Simulation of I-V graph of Ohmic conductor
I–V GRAPH OF AN OHMIC CONDUCTOR
An ohmic conductor obeys Ohm’s Law — double the voltage, double the current. This simulation lets students build the I–V graph themselves by setting the voltage and plotting real data points. Every point lands exactly on a straight line passing through the origin, which is the defining characteristic of an ohmic conductor. Changing the resistance changes the gradient of the line: a lower resistance produces a steeper line because more current flows for the same voltage.
The gradient of the line equals 1/R — so the graph is not just evidence of Ohm’s Law, it is a method for measuring resistance.
Class Activity: Building the Graph from Scratch
Objective: Students collect their own data, plot the I–V graph, and calculate resistance from the gradient.
- Set R to 20 Ω. Start with V = 0 and increase in steps of 2V, releasing the slider at each step to plot the point.
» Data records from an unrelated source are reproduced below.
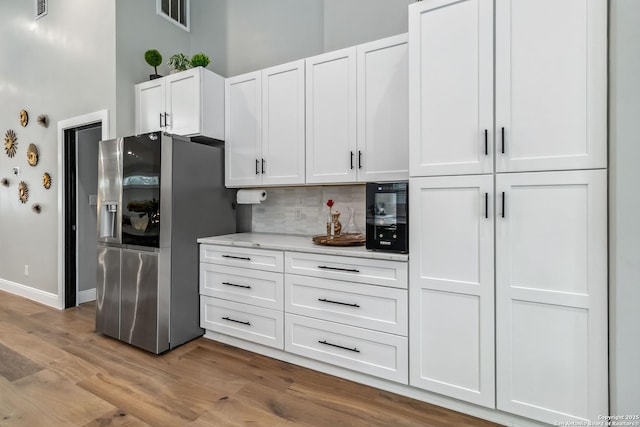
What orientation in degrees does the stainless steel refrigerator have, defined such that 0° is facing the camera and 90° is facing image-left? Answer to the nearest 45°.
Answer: approximately 45°

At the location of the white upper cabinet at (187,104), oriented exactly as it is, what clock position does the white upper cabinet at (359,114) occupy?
the white upper cabinet at (359,114) is roughly at 9 o'clock from the white upper cabinet at (187,104).

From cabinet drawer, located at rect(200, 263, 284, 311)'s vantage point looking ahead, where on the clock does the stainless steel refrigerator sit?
The stainless steel refrigerator is roughly at 2 o'clock from the cabinet drawer.

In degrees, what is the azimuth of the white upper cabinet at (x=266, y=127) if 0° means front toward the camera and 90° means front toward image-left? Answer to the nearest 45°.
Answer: approximately 45°

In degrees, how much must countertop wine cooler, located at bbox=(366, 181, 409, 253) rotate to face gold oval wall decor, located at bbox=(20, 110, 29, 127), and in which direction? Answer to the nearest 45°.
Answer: approximately 45° to its right

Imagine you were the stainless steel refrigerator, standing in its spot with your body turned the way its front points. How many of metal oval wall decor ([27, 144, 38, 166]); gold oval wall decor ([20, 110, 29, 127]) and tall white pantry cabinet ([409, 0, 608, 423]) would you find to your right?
2

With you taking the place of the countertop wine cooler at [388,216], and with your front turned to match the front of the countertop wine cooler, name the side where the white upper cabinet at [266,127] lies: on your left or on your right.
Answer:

Record V and I in a results table.
- Draw the line. Once six or more points are plotted, observe that they form a straight line through the origin. Ask: what does it mean if the line does NOT pass through the origin?
- Calculate resistance from the gradient. Pick two points on the line and apply: R = ΔV ÷ ΔI = 1 ÷ gradient Compare the answer to the resistance shown on screen. They should match exactly.
- Change R to 40 Ω. Repeat the experiment. Plot the new line on the same graph (use the reset button to start fresh). Ask: which line is steeper? Why? Establish that a steeper gradient means lower resistance.
- Exam question: “Explain why a straight line through the origin on an I–V graph shows that a component is ohmic.” Students write a three-sentence answer using evidence from the simulation.